Dataset items
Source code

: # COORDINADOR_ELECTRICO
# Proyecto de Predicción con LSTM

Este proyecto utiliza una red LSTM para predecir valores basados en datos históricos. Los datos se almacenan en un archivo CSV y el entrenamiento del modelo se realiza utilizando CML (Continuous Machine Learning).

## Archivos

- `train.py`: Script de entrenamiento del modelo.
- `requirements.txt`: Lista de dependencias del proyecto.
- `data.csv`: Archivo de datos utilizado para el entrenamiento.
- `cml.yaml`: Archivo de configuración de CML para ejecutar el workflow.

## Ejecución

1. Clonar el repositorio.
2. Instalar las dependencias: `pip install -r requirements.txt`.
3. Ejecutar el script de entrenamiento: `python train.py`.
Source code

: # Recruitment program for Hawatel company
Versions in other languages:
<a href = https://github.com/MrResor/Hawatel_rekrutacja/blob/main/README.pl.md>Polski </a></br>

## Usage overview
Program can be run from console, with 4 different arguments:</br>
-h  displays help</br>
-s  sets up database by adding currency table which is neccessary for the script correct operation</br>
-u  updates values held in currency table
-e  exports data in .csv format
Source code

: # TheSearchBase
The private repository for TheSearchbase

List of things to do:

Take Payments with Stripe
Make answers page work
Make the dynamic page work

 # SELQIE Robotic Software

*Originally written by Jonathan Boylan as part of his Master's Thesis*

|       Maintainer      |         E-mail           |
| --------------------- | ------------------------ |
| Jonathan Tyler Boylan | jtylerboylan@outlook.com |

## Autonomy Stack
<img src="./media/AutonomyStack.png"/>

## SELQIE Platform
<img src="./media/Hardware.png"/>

Instructions for the task.
Return every line of the items above that contains the string "para". Matching is case-sensitive.

Response to this exercise.
Este proyecto utiliza una red LSTM para predecir valores basados en datos históricos. Los datos se almacenan en un archivo CSV y el entrenamiento del modelo se realiza utilizando CML (Continuous Machine Learning).
- `data.csv`: Archivo de datos utilizado para el entrenamiento.
- `cml.yaml`: Archivo de configuración de CML para ejecutar el workflow.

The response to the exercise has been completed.